Chorizo Stuffed Acorn Squash

I originally made this in the fall, but obviously have had some lag on my blogging. Found this in Real Simple magazine. It was my first time cooking acorn squash and it was so good and perfect for the fall. Reid really loved it, too!

2 acorn squashes (about 1 1/2 pounds each), halved and seeded
1/2 cup bulgur
4 ounces manchego or Cheddar, grated (about 1 cup)
3 ounces cured chorizo, chopped
1/4 cup chopped fresh flat-leaf parsley
3 tablespoons olive oil
kosher salt and black pepper
1 tablespoon red wine vinegar
1 head red leaf lettuce, leaves torn (about 6 cups)

Heat oven to 450° F. Place the squash halves cut-side down in a baking dish, add ¼ inch water, cover with foil, and bake until tender, 25 to 30 minutes.
Meanwhile, cook the bulgur according to the package directions.

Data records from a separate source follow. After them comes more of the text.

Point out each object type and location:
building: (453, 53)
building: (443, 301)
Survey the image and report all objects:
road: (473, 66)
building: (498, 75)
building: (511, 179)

In a medium bowl, combine the bulgur, manchego, chorizo, parsley, 1 tablespoon of the oil, and ¼ teaspoon each salt and pepper.
Turn the squash halves cut-side up and, dividing evenly, fill with the bulgur mixture. Bake until the filling is warmed through and the manchego is melted, 8 to 10 minutes.
In a large bowl, whisk together the vinegar, the remaining 2 tablespoons of oil, and ¼ teaspoon each salt and pepper. Add the lettuce and toss to combine. Serve with the squash.